C'est comme les histoires d'amour cette histoire de répétition. On aime quelqu'un puis on le quitte ou il nous quitte, puis on aime une autre personne, qui nous quitte, et encore une autre qu'on quitte et ainsi de suite. C'est comme le temps, c'est une boucle infernale et on est coincé dedans, on est coincé dedans et on peut pas en sortir. Ou alors on ne veut pas sortir. Parce que pour s'en sortir dans la vie,il faut un peu de volonté, il faut un peu y mettre du sien. Parce que sinon on ne s'en sort pas, jamais.
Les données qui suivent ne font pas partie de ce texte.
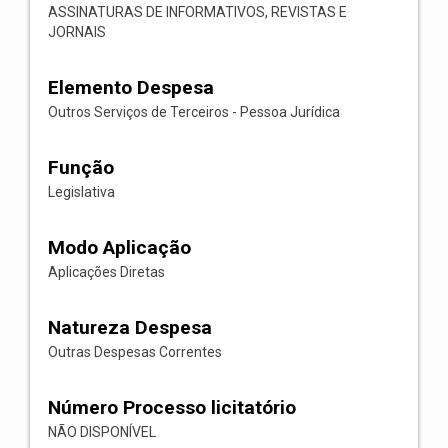
ASSINATURAS DE INFORMATIVOS, REVISTAS E
JORNAIS
Elemento Despesa
Outros Serviços de Terceiros - Pessoa Jurídica
Função
Legislativa
Modo Aplicação
Aplicações Diretas
Natureza Despesa
Outras Despesas Correntes
Número Processo licitatório
NÃO DISPONÍVEL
Les deux sur le banc, ils sont encore jeunes, ils commencent à peine.Ils ne savent pas tout ça encore, ils ne savent pas à quel point ils vont souffrir quand tout sera fini, ils ne savent pas que s'attacher c'est se faire souffrir soi-même, ils ne savent pas encore à quel point ça fait mal.

Alors les flocons tombent lentement sur leurs têtes ébahies, leurs têtes ébahies d'enfants qui s'aiment, d'enfants insouciants du monde qui les entourent. Et ils restent dans leur monde, leur monde à eux.Leur monde où tout va bien, où rien ne leur arrive. Jusqu'au jour où tout ça, ça leur explosera à la figure.